En l'absence de points de référence fiables, des coordonnées géographiques et GPS (le service peut être suspendu) sont nécessaires pour localiser un endroit précis clairement identifiable (cairn, roche, etc.), de bonnes connaissances en orientation restent indispensables pour utiliser le compas, l'altimètre, le clissimètre, le podomètre, le Topofil®, de façon à pouvoir se situer avec précision sur la carte même entre les courbes de niveau. L'emplacement de la cache ne sera atteint qu'après avoir effectué un parcours de sécurité propre à la nature des lieux. On ne rejoint jamais une cache par le chemin le plus direct ni le plus facile. On met en œuvre des techniques particulières : boîtes - volutes - changement d'azimuts, etc., enseignées lors de certains « stages ».

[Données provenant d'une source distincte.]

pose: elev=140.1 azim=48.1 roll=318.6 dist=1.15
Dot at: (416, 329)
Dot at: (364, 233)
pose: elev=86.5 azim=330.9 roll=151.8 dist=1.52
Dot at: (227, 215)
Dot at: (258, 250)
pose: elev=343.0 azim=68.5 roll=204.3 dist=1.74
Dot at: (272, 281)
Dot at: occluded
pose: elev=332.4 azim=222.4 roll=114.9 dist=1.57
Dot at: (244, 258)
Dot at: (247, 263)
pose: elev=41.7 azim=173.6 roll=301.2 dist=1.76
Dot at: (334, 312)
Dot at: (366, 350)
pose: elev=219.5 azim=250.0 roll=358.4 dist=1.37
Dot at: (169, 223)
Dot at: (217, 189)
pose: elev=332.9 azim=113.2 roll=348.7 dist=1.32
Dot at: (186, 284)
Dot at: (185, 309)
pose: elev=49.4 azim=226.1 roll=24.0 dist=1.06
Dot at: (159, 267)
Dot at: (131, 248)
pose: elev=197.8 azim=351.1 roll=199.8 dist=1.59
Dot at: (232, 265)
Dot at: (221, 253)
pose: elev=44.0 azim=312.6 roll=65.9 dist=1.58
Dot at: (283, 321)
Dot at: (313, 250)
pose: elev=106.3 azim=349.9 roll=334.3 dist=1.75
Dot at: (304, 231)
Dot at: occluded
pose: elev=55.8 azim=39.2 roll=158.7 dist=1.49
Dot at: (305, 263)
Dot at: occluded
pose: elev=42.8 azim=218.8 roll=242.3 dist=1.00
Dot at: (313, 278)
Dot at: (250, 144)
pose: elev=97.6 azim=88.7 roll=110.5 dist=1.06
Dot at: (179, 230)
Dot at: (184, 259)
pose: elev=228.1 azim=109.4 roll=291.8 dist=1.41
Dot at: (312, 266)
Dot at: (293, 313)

On se doit de déterminer les besoins en outillage. Un outil adapté est un moyen d'aboutir à un résultat escompté en un minimum de temps et avec le maximum de discrétion. La végétation peut compliquer le travail (épineux, racines), un sécateur et un filet de camouflage peuvent être les bienvenus. Il convient de prévoir l'horaire des travaux, leur durée (de nuit, il faut la majorer de 40 %), des vêtements (on privilégie le principe des trois couches...), des gants résistants . On n'utilise surtout pas une paire de gants en latex ou en vinyle, ou alors en sous-gants seulement (ils sont trop fragiles. Si l'opérateur vient à s'entailler la peau, son ADN pourrait un jour venir le trahir), lunettes de protection, lampe frontale avec filtre ambre ou rouge foncé pour les opérations nocturnes, une trousse de premiers soins, etc. La localisation difficile du site ou la nature des travaux entrepris peut être à l'origine d'un accident. Si on opère seul, il faut convenir d'une date et heure de retour avec une personne de « confiance ».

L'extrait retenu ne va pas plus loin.